I agree with @dawehner - inject the service not the config - I would not have held up this patch for only this but given we're going to change the default let's fix this here.
Comment #55
jhodgdonI don't really get the big difference between doing this in the create()
and
Both of them involve "executing code". But OK, whatever, it doesn't bother me to do it the other way either, and I guess if logging is not enabled, it's a femtosecond faster.
And the config with logging being FALSE is opposite of how it's been in all past versions of Drupal, but that's fine with me too.
So, how about this?
Comment #57
jhodgdonWhoops, stray comma in the config.factory line here:
Removed that. No other changes.
Comment #58
dawehnerWhat about #49.2 ?
Comment #59
jhodgdonAs stated in #50, converting the watchdog() call to use a service etc. seems out of scope for this issue. Isn't there an issue out there to do it across core, if it needs to be done? I really do not want to do it in this issue. This issue is just putting an if() around the existing watchdog call.
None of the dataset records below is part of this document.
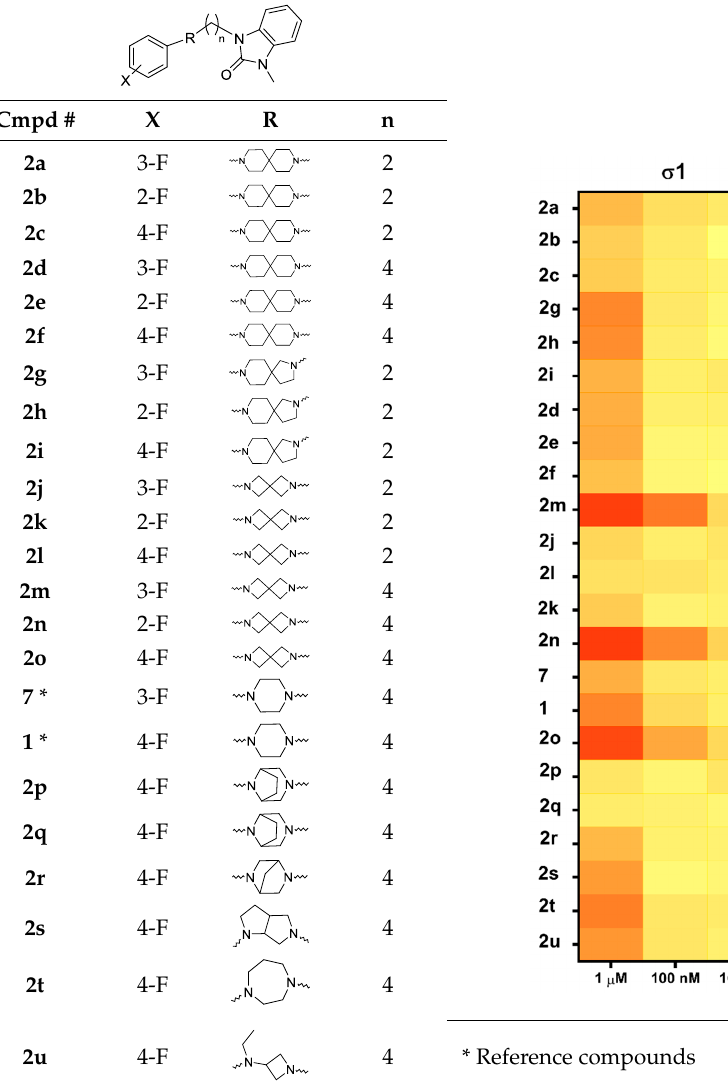
Table 1. In vitro screening assay to identify hit compounds.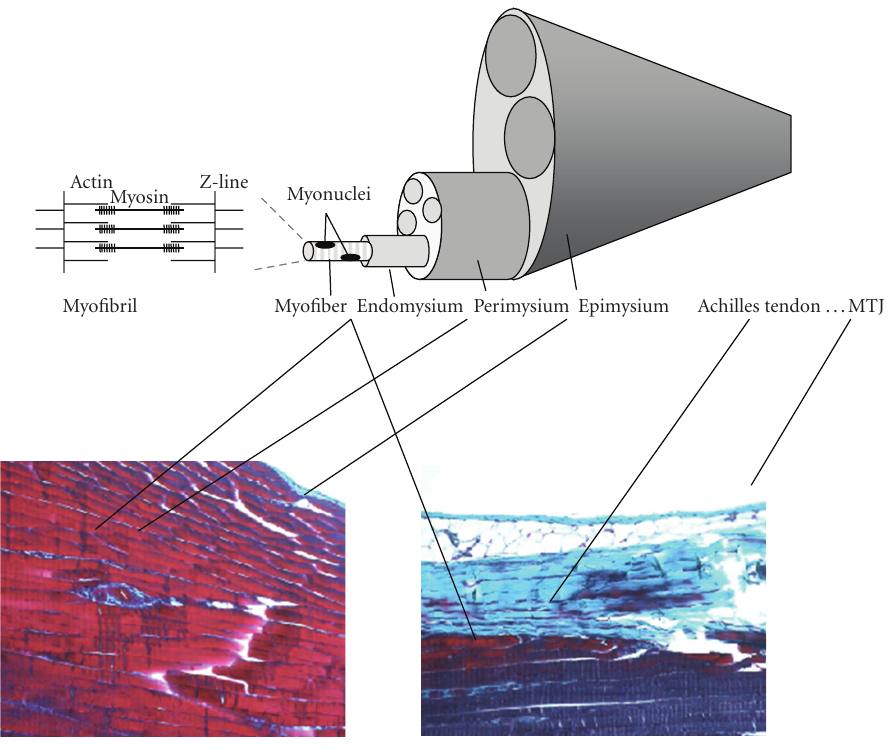
Figure 4: Schematic representation of the skeletal muscle structure and histological images of a longitudinal section of murine skeletal muscle and of murine Achilles tendon myotendinous junction (MTJ) stained with a trichrome Gomori stain to visualise collagenous tissues (staining muscle red, collagenous tissues blue, and nuclei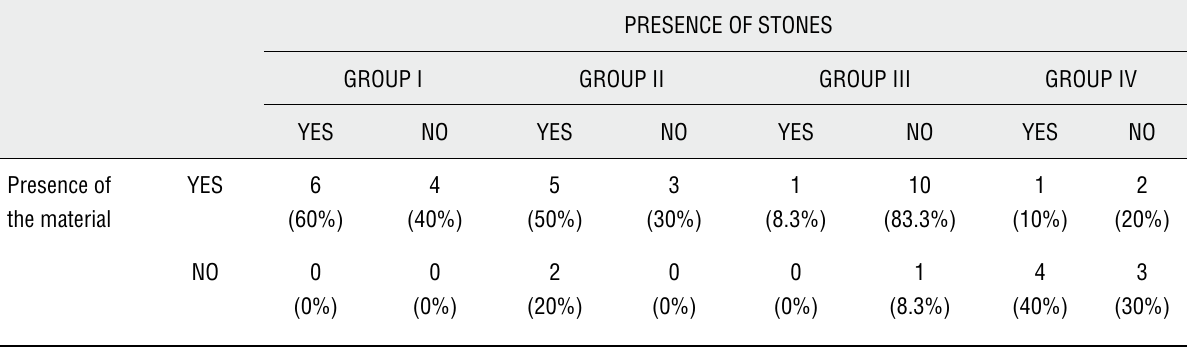
Table 2 - comparison of the presence of the material and the presence of stones at the moment of euthanasia in the 4 studied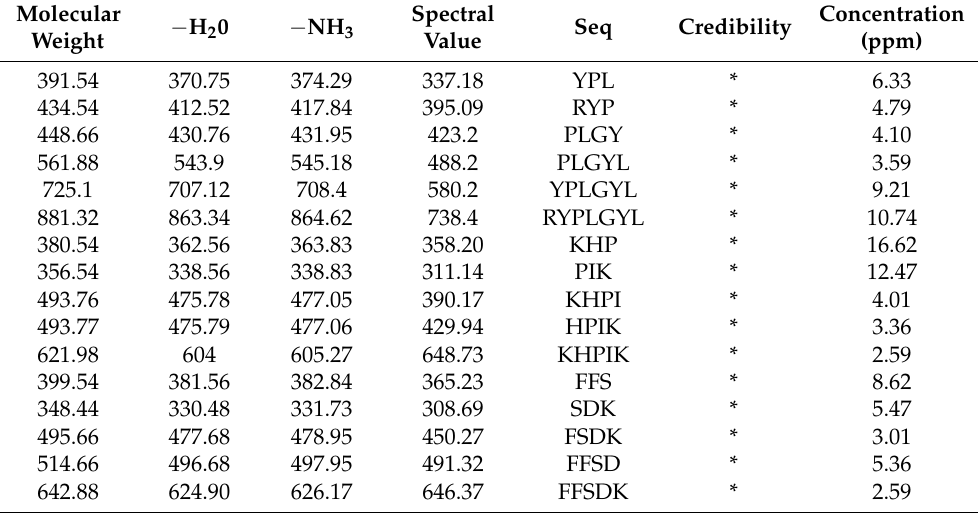
Table 4. KHPIK hydrolysis after mass spectrometry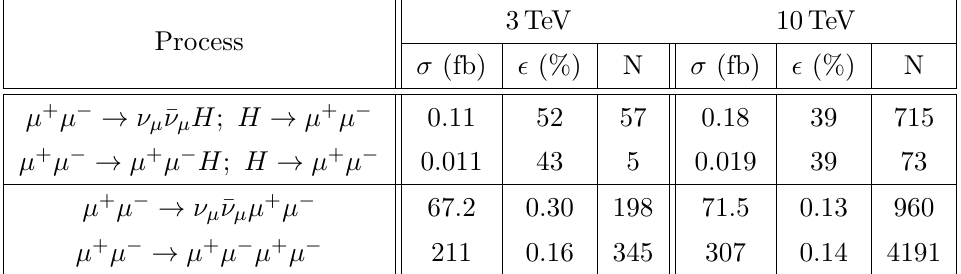
Table 7 . Signal and most important backgrounds for the H → µ + µ − channel, after applying the cuts listed in the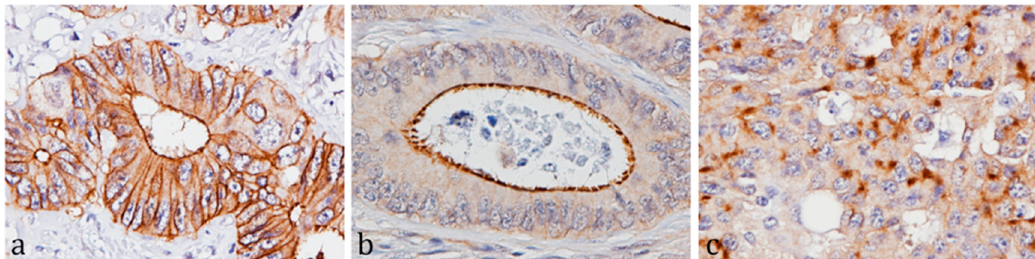
Figure 2. Immunostaining of ABCG2 in colorectal cancer (CRC) tissue demonstrating the three distinguishable ABCG2 immunoreactivity patterns in the cancer cells. ABCG2 was detected using the HiDef DetectionTM HRP Polymer system, visualized with 3,3’-diaminobenzidine-tetrahydrochloride (DAB + ), and counterstained with Mayer’s hematoxylin, 40 × magnification. ( a ) Basolateral membrane immunostaining, ( b ) apical membrane immunostaining, ( c ) cytoplasmic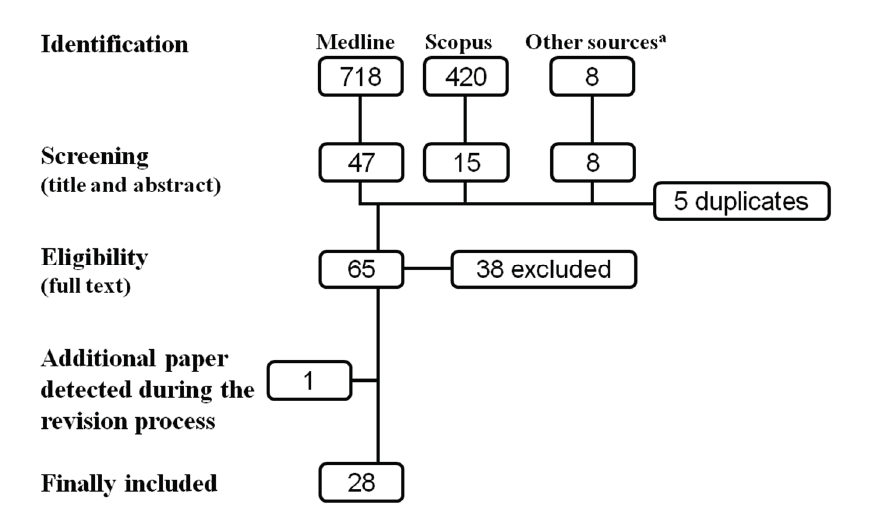
Figure 1. Selection process of the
Also, it looks like it's being handled in #2272481: Remove usages of watchdog() from forms, plugins and controllers
Comment #60
dawehnerYou are right, I already RTBCed this issue.
Comment #62
jhodgdonDoh. The test failed because of the default behavior changing. Need to update the test too. :(
Comment #63
jhodgdonOK, one more try. Sorry about the tag in #59 ?!? copy/paste error, was intending for a different issue. oops.
Comment #64
jhodgdonComment #65
jhodgdonI am apparently unable to upload files today, paste links into issues, or ... well I'd better not try to do any commits!
Comment #67
jhodgdonOK, one of the (duplicate) patches I uploaded failed on an unrelated testbot glitch. The other one passed. I'll take that as a ringing endorsement from the test bot.
Comment #68
dawehnerBack to RTBC
Comment #69
alexpottThis needs a small change notice to inform site builders about the change and how to turn on search logging.
Also we need to think about migration - the drupal 6 migration should turn this on - we need to file a migrate followup to do this.
Comment #70
jhodgdonChange record added. https://www.drupal.org/node/2305851
Comment #71
alexpottCommitted 2b3cf00 and pushed to 8.x. Thanks!
Comment #73
jhodgdonThanks! I filed a follow-up issue for migrate: #2305869: Search migration - search logging (new setting)
Comment #74
lussolucaSearchController should use ConfigFactoryInterface instead of ConfigFactory type hint in __construct otherwise nobody can change the config.factory service.
But SearchController extends ControllerBase so it already has access to the config.factory service via ControllerBase::config($name) method.
Comment #75
lussolucaComment #76
jhodgdonAh, good catch! Assuming the test bot agrees, this looks good. So let's make sure it gets tested...
Comment #77
jhodgdonPending test bot agreement, this looks RTBC to me.
Comment #78
alexpottCommitted f959ce8 and pushed to 8.x. Thanks!